_What the exercise asks_: Set the data down once more, in full and exactly.
________________________________________
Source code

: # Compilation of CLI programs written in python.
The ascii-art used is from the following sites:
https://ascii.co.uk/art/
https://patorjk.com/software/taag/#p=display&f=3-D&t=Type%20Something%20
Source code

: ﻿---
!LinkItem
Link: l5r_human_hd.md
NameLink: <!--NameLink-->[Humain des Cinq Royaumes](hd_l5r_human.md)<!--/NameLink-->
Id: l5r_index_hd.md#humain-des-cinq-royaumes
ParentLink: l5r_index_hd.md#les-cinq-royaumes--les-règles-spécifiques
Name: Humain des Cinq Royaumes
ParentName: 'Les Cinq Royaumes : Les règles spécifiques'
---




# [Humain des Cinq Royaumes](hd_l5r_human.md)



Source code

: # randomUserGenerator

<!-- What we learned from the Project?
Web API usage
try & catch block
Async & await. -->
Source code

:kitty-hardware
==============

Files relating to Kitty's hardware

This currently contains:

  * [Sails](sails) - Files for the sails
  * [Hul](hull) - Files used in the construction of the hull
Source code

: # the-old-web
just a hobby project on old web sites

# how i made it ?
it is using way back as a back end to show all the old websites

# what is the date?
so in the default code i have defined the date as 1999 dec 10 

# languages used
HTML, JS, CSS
________________________________________
_Reply to the exercise_:
Source code

: # Compilation of CLI programs written in python.
The ascii-art used is from the following sites:
https://ascii.co.uk/art/
https://patorjk.com/software/taag/#p=display&f=3-D&t=Type%20Something%20
Source code

: ﻿---
!LinkItem
Link: l5r_human_hd.md
NameLink: <!--NameLink-->[Humain des Cinq Royaumes](hd_l5r_human.md)<!--/NameLink-->
Id: l5r_index_hd.md#humain-des-cinq-royaumes
ParentLink: l5r_index_hd.md#les-cinq-royaumes--les-règles-spécifiques
Name: Humain des Cinq Royaumes
ParentName: 'Les Cinq Royaumes : Les règles spécifiques'
---




# [Humain des Cinq Royaumes](hd_l5r_human.md)



Source code

: # randomUserGenerator

<!-- What we learned from the Project?
Web API usage
try & catch block
Async & await. -->
Source code

:kitty-hardware
==============

Files relating to Kitty's hardware

This currently contains:

  * [Sails](sails) - Files for the sails
  * [Hul](hull) - Files used in the construction of the hull
Source code

: # the-old-web
just a hobby project on old web sites

# how i made it ?
it is using way back as a back end to show all the old websites

# what is the date?
so in the default code i have defined the date as 1999 dec 10 

# languages used
HTML, JS, CSS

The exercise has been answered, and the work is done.